Health authorities in New Zealand are updating the sector on Middle East Respiratory Syndrome Coronavirus (MERS-CoV), due to an ongoing outbreak in South Korea.
“We are well prepared in terms of the detection, testing and management of MERS. To date there have been no cases of MERS detected in New Zealand,” says Dr Stewart Jessamine, the Ministry of Health’s Acting Director of Public Health.
“This strain of MERS was first reported in Saudi Arabia in late 2012. All known cases of MERS have lived in or travelled to the Middle East, or have been linked to people who acquired the infection in the Middle East.
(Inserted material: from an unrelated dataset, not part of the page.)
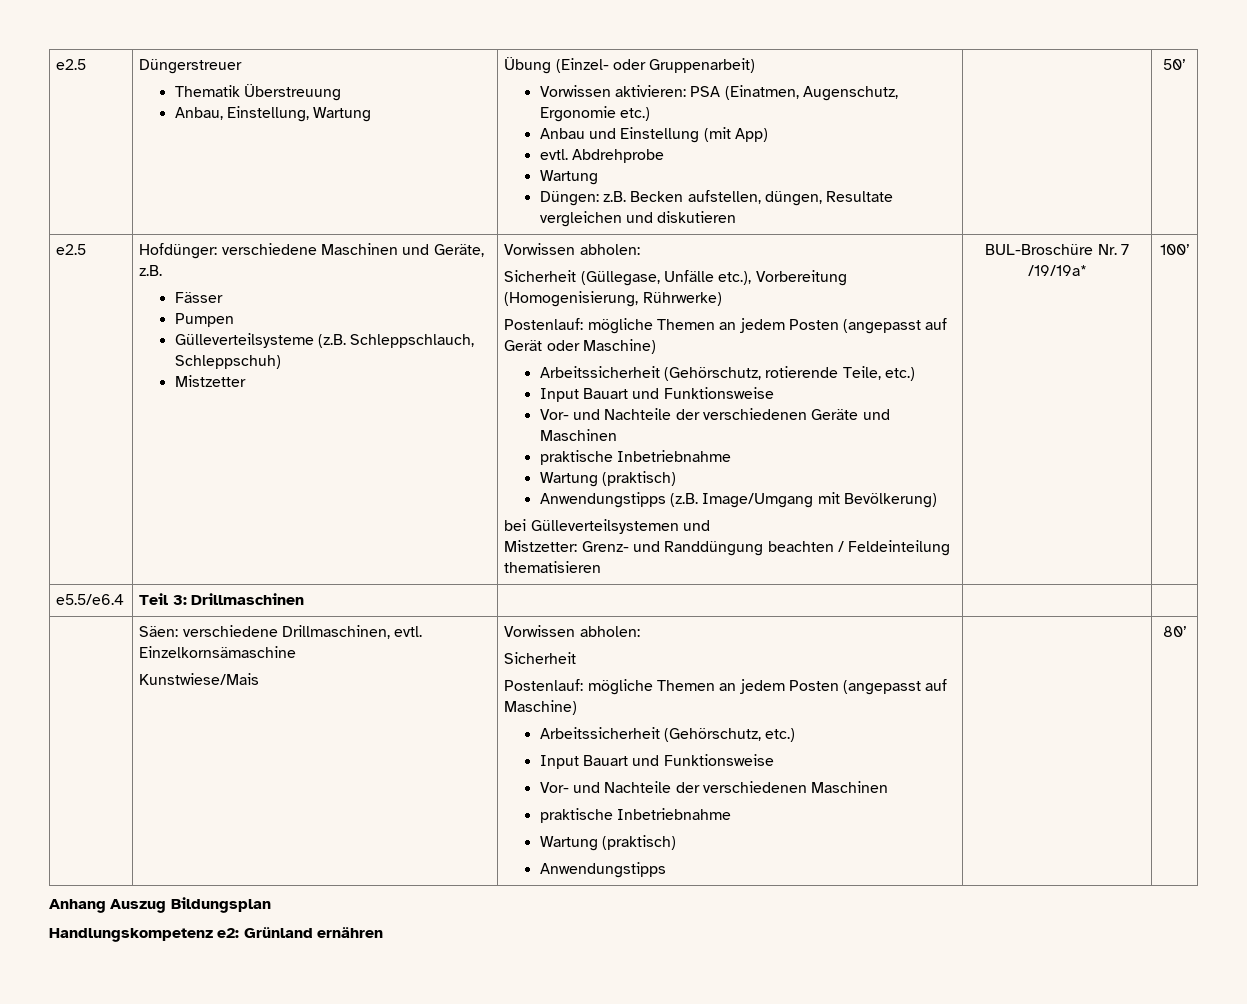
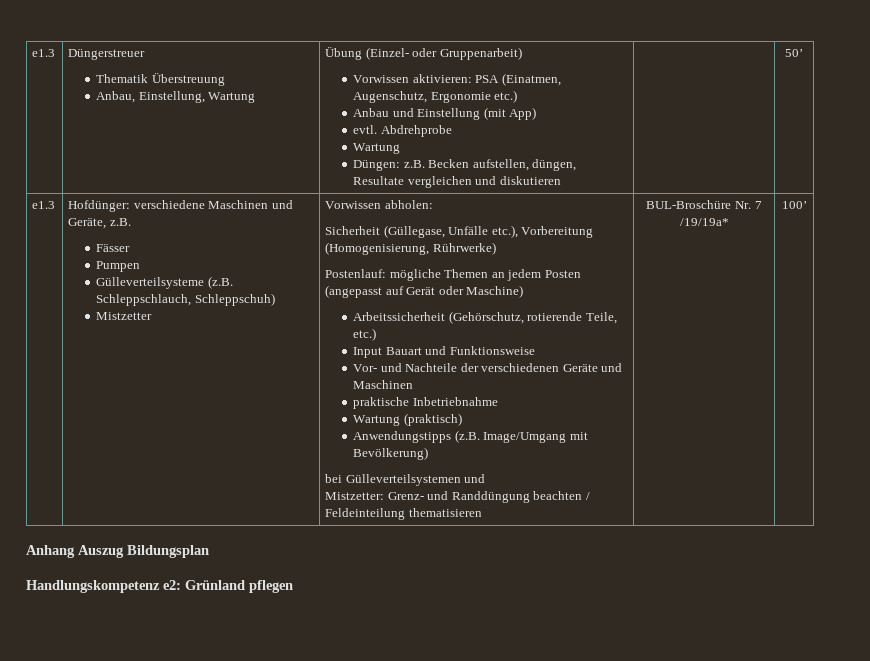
[56,59,87,70] e2.5 -> [32,49,56,57] e1.3
[56,244,87,255] e2.5 -> [32,201,56,209] e1.3
[56,594,125,605] [139,593,304,605] [139,625,423,639] [139,646,297,658] [139,673,260,685] [504,625,640,637] [504,652,577,664] [504,679,948,695] [504,700,578,715] [539,727,796,742] [539,754,774,769] [539,781,889,793] [539,808,732,823] [539,835,677,851] [539,862,666,878] [1162,626,1187,637] // e5.5/e6.4 | Teil 3: Drillmaschinen | | | // | Säen: verschiedene Drillmaschinen, evtl. Einzelkornsämaschine // Kunstwiese/Mais | Vorwissen abholen: // Sicherheit // Postenlauf: mögliche Themen an jedem Posten (angepasst auf Maschine) // Arbeitssicherheit (Gehörschutz, etc.) // Input Bauart und Funktionsweise // Vor- und Nachteile der verschiedenen Maschinen // praktische Inbetriebnahme // Wartung (praktisch) // Anwendungstipps | | 80’ -> (807, 205) none
[316,927,383,938] ernähren -> [249,580,293,593] pflegen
“The situation in South Korea involves an infected traveller who returned from the Middle East, and then infected others in the hospital. There is no history of community-spread of MERS.
“This case serves as a reminder of the importance of recently returned international travellers mentioning their travel history to their health practitioner if they subsequently become unwell.”
MERS was made a notifiable and quarantinable infectious disease in New Zealand in September 2013.
The Ministry of Health has provided clinical and diagnostic guidance to district health board clinicians and laboratories, and to Medical Officers of Health. This includes case definitions and advice about investigation and management of any suspected cases.
“The Ministry routinely monitors the international situation in regards infectious diseases, including MERS, and updates the health sector and the public if it changes,” says Dr Jessamine.
In line with advice from the World Health Organization, New Zealand does not intend to introduce any travel restrictions in respect to MERS CoV.
Anyone who becomes unwell after traveling overseas should call Healthline on 0800 611 116 or phone their GP or hospital prior to visiting, and make sure to mention where they have been travelling.